COMMERCE CITY, Colo. – Colorado Rapids defender Shane O’Neill wants to be a midfielder, but there’s a problem: he’s too good of a center back.

At the beginning of the offseason, the 20-year-old rising star said he preferred a move to midfield – his natural position through high school and the beginning of his professional career (he only switched to center back in late 2012). But interim head coach Pablo Mastroeni told on Sunday that he sees O’Neill as a center back not just for this season, but in the long run.

“We all want to be goalscorers and we all want to be on the front page, driving fast cars, getting the big contracts,” Mastroeni said. “Everyone’s idealistic, especially young guys.

"I think Shane is a guy that is capable of playing in the midfield, however, I think that if [US national team head coach] Jurgen Klinsmann is calling you up as a center back, there’s a lot of thinking to be done about switching those positions.”

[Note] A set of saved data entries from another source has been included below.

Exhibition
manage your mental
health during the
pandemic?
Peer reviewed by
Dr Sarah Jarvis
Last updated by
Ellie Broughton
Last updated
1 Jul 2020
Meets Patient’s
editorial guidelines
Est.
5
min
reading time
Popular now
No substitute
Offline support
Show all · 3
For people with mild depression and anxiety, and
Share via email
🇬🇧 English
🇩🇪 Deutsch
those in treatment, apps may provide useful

After a January call-up to the US national team, O’Neill appears to be increasingly open to a permanent switch to center back – although he still has that hard-to-knock instinct to push forward.

“Some [center backs] like to just be simple, hopefully I can try and get a little bit more forward this year from the center back position,” O’Neill told on Sunday. “I think the [coaching staff] has faith in me wherever they put me.”

Fellow center back and team captain Drew Moor admits he’s selfishly pulling for O’Neill to stay along the backline. After original starter Diego Calderón’s long-term knee injury in March, O’Neill stepped in and never let go of the starting center-back spot last year, pairing with Moor 21 times to help Colorado allow just 38 goals in 2013, tied for the second-best mark in the Western Conference and tied for the third-best mark in MLS.

“In my opinion, he’s one of the best center backs in the league, right now,” Moor told “He’s going to be a center back, in my opinion, on the national team for a long time to come, [and] I don’t say that about too many people.” 

Mastroeni echoed Moor’s thoughts on the Rapids’ Homegrown budding star.

“It’s all about what Shane wants for his career,” Mastroeni said. “He’s got the physical abilities, the technical ability, and more importantly he’s got the psychological perspective to fight through tough times. He’s got all the necessary tools.”